Mer, 25/04/2012 - 19:46

Ma andate a lavorare invece di perdere tempo,sempre se un lavoro lo si trova ancora.E si risparmi di più in Italia,che la vita costa.20 anni per cosa?????????altri 20 per capirci ancora cosa??????????ma per favore.

marcos74

Mer, 25/04/2012 - 19:46

dell'utri santo subito!!!!

blackbird

Mer, 25/04/2012 - 20:39

Forse ai marò andrà meglio essere giudicati in India?

Sardupater

Mer, 25/04/2012 - 20:50

#20*alenovelli*(1824) - lettore Forse c'è da aggiungere che Lei ha capito tutto, e io e gli altri (magistratura compresa) non abbiamo capito niente!

Consegna 1. Nei commenti dei lettori, dove bisognerebbe risparmiare di più secondo il primo commento, e perché?
Consegna 2. Prosegui i commenti dei lettori a partire dall'ultima frase riportata.
L'elenco non ha alcun ruolo in questo esercizio.

Dati mostrati.
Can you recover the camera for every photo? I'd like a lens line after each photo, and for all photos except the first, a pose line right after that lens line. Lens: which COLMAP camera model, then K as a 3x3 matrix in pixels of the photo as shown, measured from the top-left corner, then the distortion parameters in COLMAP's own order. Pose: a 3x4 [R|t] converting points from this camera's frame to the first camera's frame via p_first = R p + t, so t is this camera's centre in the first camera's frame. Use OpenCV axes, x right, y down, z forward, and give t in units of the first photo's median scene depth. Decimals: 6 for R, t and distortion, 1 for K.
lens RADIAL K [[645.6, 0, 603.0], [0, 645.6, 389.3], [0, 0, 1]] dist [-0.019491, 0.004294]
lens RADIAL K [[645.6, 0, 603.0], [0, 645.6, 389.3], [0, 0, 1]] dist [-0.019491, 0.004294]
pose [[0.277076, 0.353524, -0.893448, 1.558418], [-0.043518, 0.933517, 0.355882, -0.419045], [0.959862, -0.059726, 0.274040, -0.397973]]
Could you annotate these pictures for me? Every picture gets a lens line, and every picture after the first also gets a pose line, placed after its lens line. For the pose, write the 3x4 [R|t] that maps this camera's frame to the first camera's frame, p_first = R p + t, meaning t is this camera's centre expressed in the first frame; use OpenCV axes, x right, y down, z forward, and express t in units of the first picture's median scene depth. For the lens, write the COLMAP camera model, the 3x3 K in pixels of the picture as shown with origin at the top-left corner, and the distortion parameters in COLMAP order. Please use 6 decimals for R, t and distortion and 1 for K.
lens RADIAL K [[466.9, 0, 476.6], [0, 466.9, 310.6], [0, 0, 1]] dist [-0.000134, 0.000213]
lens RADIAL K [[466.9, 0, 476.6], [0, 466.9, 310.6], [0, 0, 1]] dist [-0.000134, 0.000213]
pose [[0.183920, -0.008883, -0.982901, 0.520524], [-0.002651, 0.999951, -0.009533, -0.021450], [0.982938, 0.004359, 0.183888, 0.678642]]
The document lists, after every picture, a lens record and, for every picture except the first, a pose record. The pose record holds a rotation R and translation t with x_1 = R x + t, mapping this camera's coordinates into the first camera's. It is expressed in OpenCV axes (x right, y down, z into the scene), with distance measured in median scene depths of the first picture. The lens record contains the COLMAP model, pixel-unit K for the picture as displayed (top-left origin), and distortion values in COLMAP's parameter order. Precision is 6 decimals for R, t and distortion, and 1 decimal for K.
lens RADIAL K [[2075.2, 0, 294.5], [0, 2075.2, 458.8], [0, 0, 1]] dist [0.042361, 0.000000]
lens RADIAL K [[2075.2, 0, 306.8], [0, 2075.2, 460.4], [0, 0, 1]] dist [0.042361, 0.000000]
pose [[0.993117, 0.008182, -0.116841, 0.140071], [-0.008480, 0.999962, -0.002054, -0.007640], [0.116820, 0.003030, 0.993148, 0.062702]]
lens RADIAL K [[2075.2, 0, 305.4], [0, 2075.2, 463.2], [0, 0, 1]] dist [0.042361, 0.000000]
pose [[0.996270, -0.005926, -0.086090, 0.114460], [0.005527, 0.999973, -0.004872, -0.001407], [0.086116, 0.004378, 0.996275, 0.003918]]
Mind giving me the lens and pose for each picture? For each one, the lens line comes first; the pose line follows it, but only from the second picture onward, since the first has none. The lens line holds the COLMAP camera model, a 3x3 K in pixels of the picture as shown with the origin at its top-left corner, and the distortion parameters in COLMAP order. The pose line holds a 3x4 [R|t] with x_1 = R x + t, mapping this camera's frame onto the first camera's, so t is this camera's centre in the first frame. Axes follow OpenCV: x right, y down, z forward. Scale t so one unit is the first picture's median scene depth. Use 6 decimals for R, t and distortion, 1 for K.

Risultato 1. In Italia, perché la vita costa.

Risultato 2.
Ritratto di romy

romy

Gio, 26/04/2012 - 15:17

#20 alenovelli,sono quelli come lei che non contribuiscono alla crescita ed alla verità delle cose e dei fatti di un Paese,dissacrando tutto con battutine da bar dello sport.Si vergogni.........per la sua ironia,logico,che a quei tempi chi aveva soldi e famiglia,ne aveva di problemi in più da risolvere..........che pensi che la mafia o le altre delinquenze dove prendevano la mira....per far soldi?????????Mi chiedo,ma li hai vissuti quei tempi????se oggi puoi parlare,senza correre rischi,e se siamo più sicuri a livello di mafia ecc.ecc. lo devi anche a quel Berlusconi,che tu non potrai mai capire,specie se sei giovane di età.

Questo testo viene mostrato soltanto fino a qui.